[edit]
SimGroupAttn: Similarity-Guided Group Attention for Vision Transformer to Incorporate Population Information in Plant Disease Detection
Proceedings of the 7th Northern Lights Deep Learning Conference (NLDL), PMLR 307:496-507, 2026.
Abstract
In this paper, we address the problem of Vision Transformer (ViT) models being limited to intra-image attention, which prevents them from leveraging cross-sample information. This is highly relevant in agricultural data such as plant disease detection, an important challenge in agriculture where early and reliable diagnosis helps protect yields and food security. Yet existing methods often fail to capture subtle or overlapping symptoms that only become evident when considered in a population context. Our approach $\textit{SimGroupAttn}$ extends masked image modeling by enabling image patches to attend not only within their own image but also to similar regions across other images in the same batch.
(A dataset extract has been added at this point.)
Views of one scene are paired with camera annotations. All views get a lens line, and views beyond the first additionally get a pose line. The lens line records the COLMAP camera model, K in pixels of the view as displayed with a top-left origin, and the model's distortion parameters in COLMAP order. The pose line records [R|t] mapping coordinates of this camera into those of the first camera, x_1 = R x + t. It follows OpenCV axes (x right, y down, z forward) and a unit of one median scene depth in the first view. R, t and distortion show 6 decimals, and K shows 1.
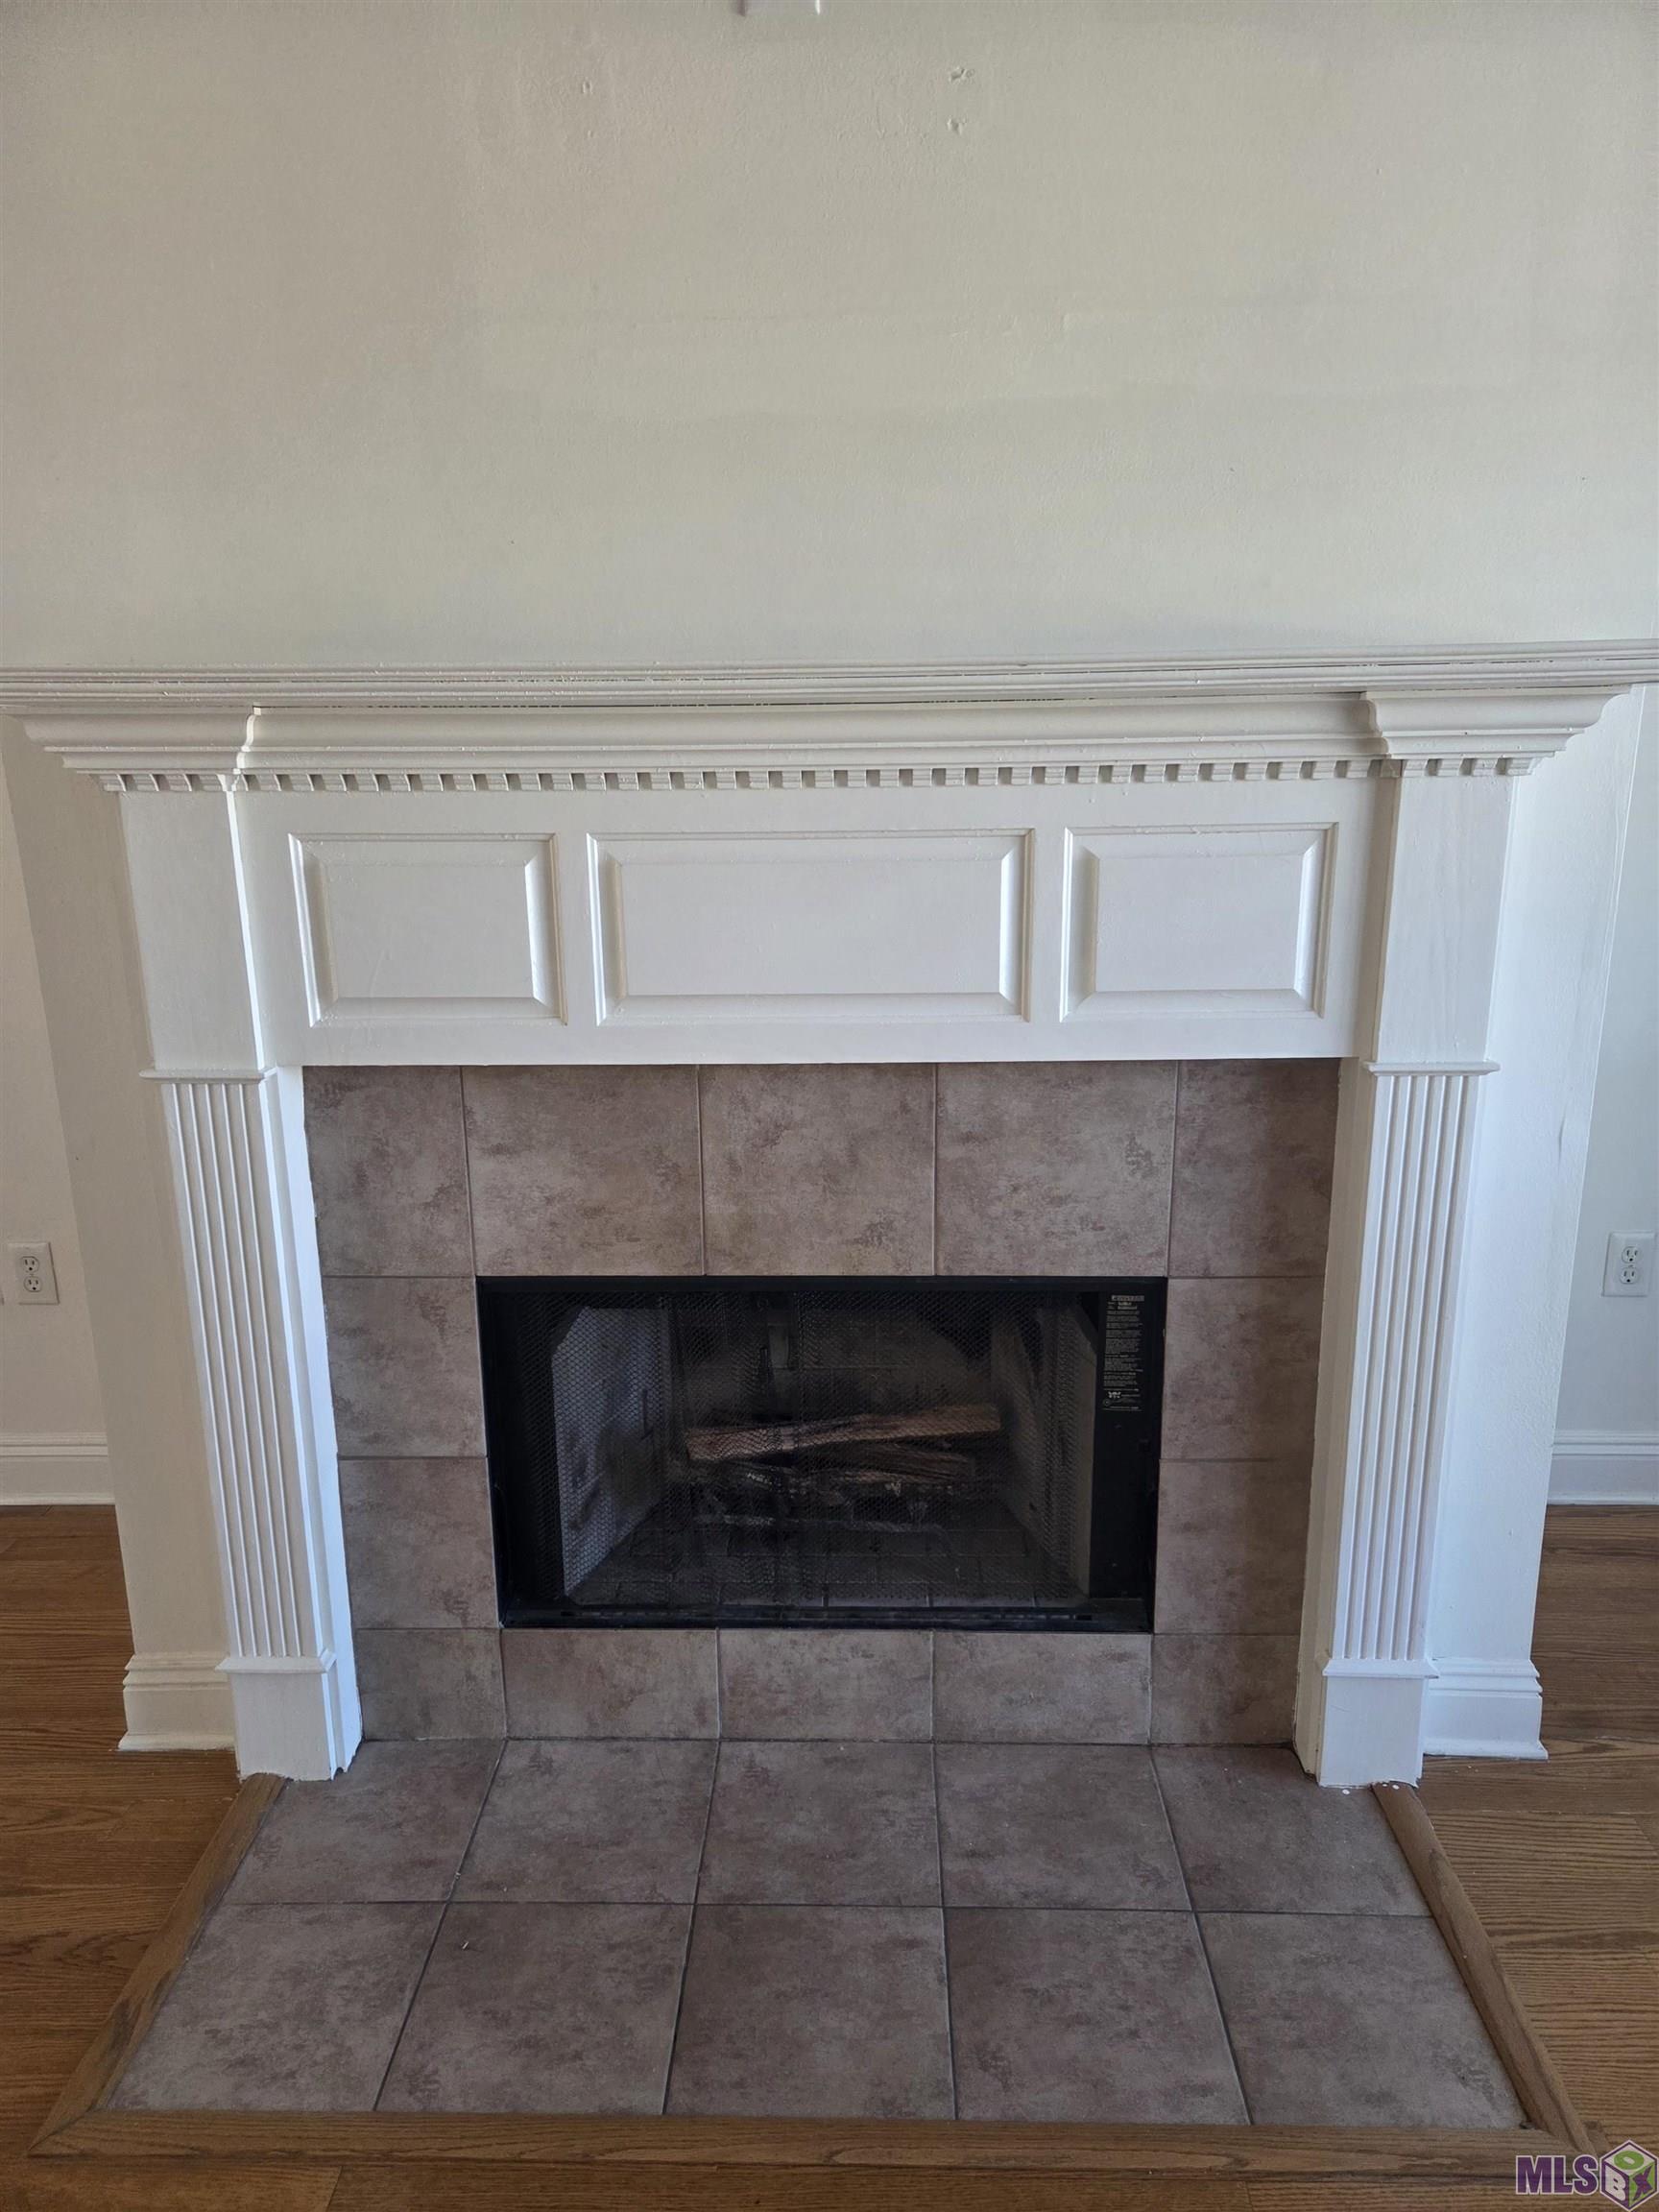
lens RADIAL K [[1476.6, 0, 831.8], [0, 1476.6, 1116.7], [0, 0, 1]] dist [0.070567, -0.048019]
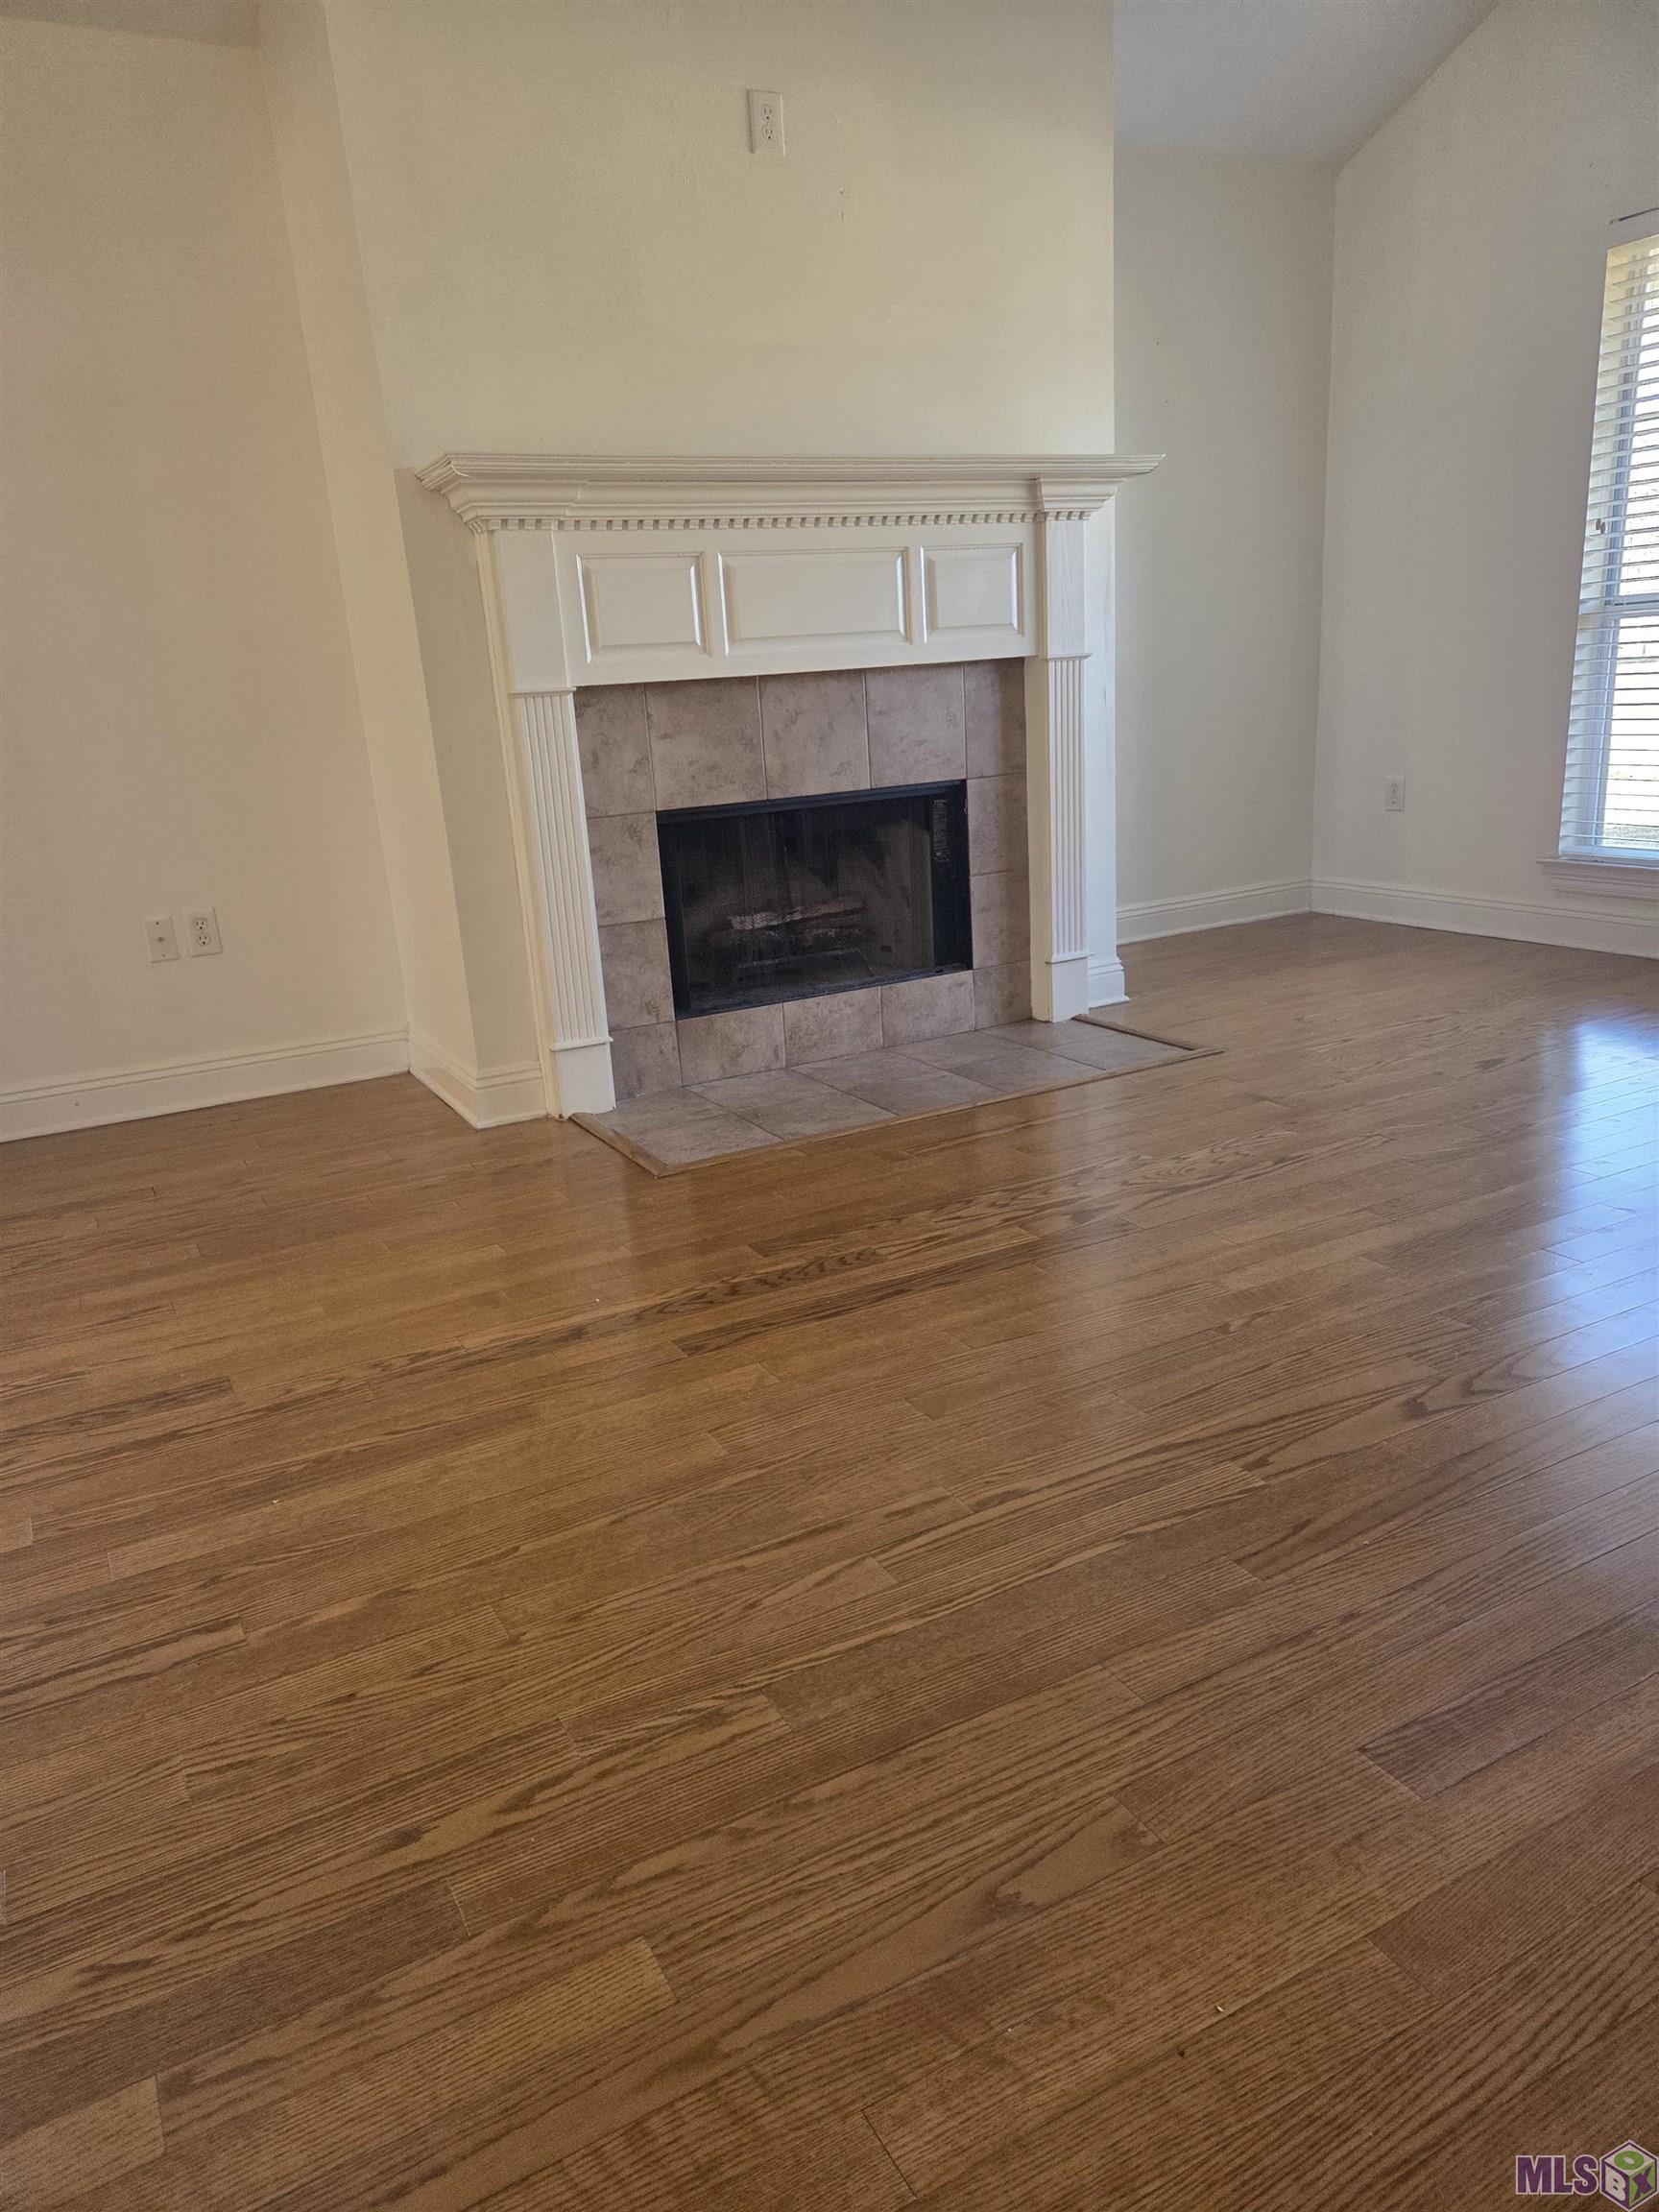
lens RADIAL K [[1476.6, 0, 827.9], [0, 1476.6, 1101.6], [0, 0, 1]] dist [0.070567, -0.048019]
pose [[0.863553, -0.182632, 0.470024, -1.002512], [0.176475, 0.982620, 0.057578, 0.400072], [-0.472370, 0.033226, 0.880774, -0.722922]]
Guided by cosine similarity score which is trained jointly with model weights,$\textit{SimGroupAttn}$ incorporates population-level context into the learned representations, making them more robust and discriminative. Extensive experiments on PlantPathology dataset demonstrate that our approach outperforms Simple Masked Image Modeling (SimMIM) and Masked Autoencoders (MAE) in linear probing and classification task. It improves top-1 accuracy by up to 6.5% in linear probing for complex classes and 3.5% in classification compared with the best baseline model performance under the same settings.